Context dependency is an emerging topic that is challenging our understanding of the factors shaping biodiversity in metacommunities. River networks and other dendritic systems provide unique systems for examining variation in the processes shaping biodiversity between different metacommunities. We examined biodiversity patterns in five benthic invertebrate data sets, from two catchments in central Germany, with the aim of exploring context dependency in these systems. We used variance partitioning to disentangle the variation explained in three biodiversity metrics: taxonomic richness, Simpson’s diversity and local contribution to beta diversity (LCBD; a measure of the uniqueness of a site). As explanatory variables, we used proxies of network position (i.e. catchment size and altitude) and habitat conditions. Contrary to our expectation, we found no evidence of a decline in LCBD downstream in our study. Local habitat conditions and catchment land use played a much stronger role than catchment size and altitude in explaining variation in the three biodiversity metrics.

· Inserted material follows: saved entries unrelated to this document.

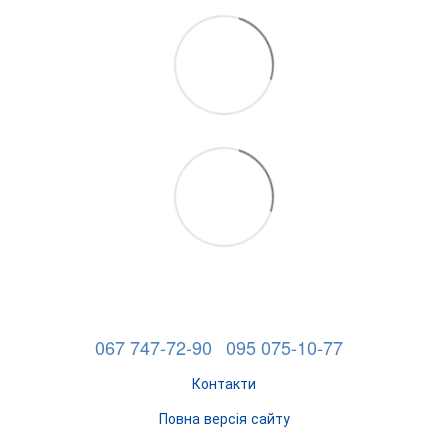
067 747-72-90
095 075-10-77
Контакти
Повна версія сайту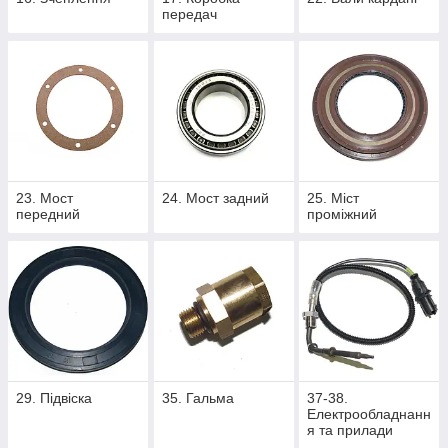
передач
23. Мост
24. Мост задний
25. Міст
передний
проміжний
29. Підвіска
35. Гальма
37-38.
Електрообладнанн
я та прилади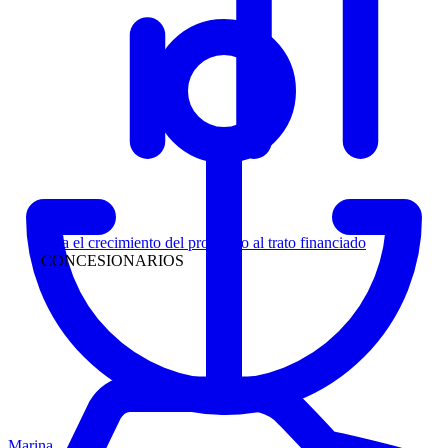
Liderazgo
Siga el crecimiento del prospecto al trato financiado
CONCESIONARIOS
Marina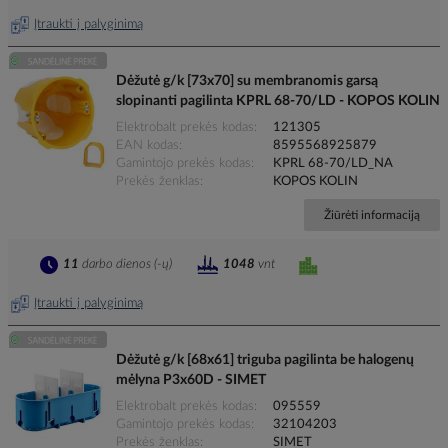
Įtraukti į palyginimą
Dėžutė g/k [73x70] su membranomis garsą
slopinanti pagilinta KPRL 68-70/LD - KOPOS KOLIN
Elektrobalt prekės kodas
121305
EAN kodas
8595568925879
Gamintojo prekės kodas
KPRL 68-70/LD_NA
Prekės ženklas
KOPOS KOLIN
Žiūrėti informaciją
11
darbo dienos (-ų)
1048
vnt
Įtraukti į palyginimą
Dėžutė g/k [68x61] triguba pagilinta be halogenų
mėlyna P3x60D - SIMET
Elektrobalt prekės kodas
095559
Gamintojo prekės kodas
32104203
Prekės ženklas
SIMET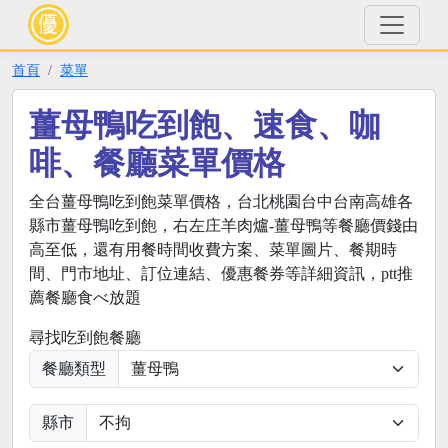
首頁
菜單
薑母鴨吃到飽、速食、咖
啡、餐廳菜單價格
全台薑母鴨吃到飽菜單價格，台北桃園台中台南高雄各
縣市薑母鴨吃到飽，右左庄羊肉爐-薑母鴨等餐廳價錢由
高至低，還有用餐時間收費方案、菜單圖片、餐期時
間、門市地址、訂位連結、優惠餐券等詳細資訊，ptt推
薦餐廳食べ放題
尋找吃到飽餐廳
餐廳類型
縣市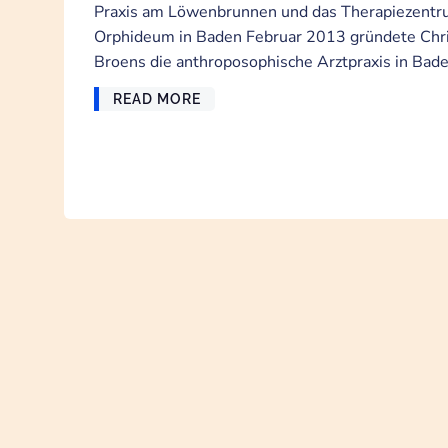
Praxis am Löwenbrunnen und das Therapiezent
Orphideum in Baden Februar 2013 gründete Chr
Broens die anthroposophische Arztpraxis in Bade
READ MORE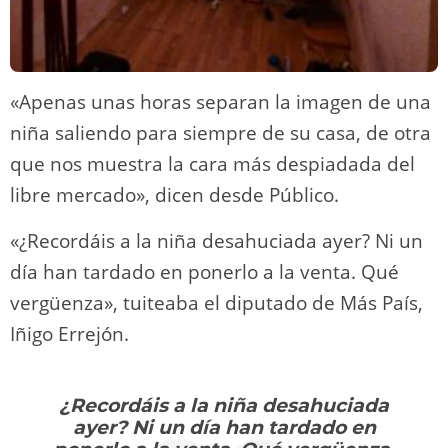
«Apenas unas horas separan la imagen de una
niña saliendo para siempre de su casa, de otra
que nos muestra la cara más despiadada del
libre mercado», dicen desde Público.
«¿Recordáis a la niña desahuciada ayer? Ni un
día han tardado en ponerlo a la venta. Qué
vergüenza», tuiteaba el diputado de Más País,
Iñigo Errejón.
¿Recordáis a la niña desahuciada
ayer? Ni un día han tardado en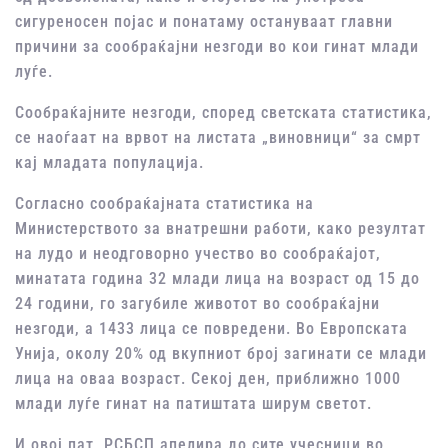
сигуреносен појас и понатаму остануваат главни
причини за сообраќајни незгоди во кои гинат млади
луѓе.
Сообраќајните незгоди, според светската статистика,
се наоѓаат на врвот на листата „виновници“ за смрт
кај младата популација.
Согласно сообраќајната статистика на
Министерството за внатрешни работи, како резултат
на лудо и неодговорно учество во сообраќајот,
минатата година 32 млади лица на возраст од 15 до
24 години, го загубиле животот во сообраќајни
незгоди, а 1433 лица се повредени. Во Европската
Унија, околу 20% од вкупниот број загинати се млади
лица на оваа возраст. Секој ден, приближно 1000
млади луѓе гинат на патиштата ширум светот.
И овој пат, РСБСП апелира до сите учесници во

Observed patterns were highly variable between different data sets in our study. These findings suggest that factors shaping biodiversity patterns in these systems are highly context dependent and less related to their position along the river network than local habitat conditions. Given the clear context dependency between data sets, we urge researchers to focus on disentangling the factors driving the high levels of variability between individual systems through the study of a number of replicate, rather than single, metacommunities.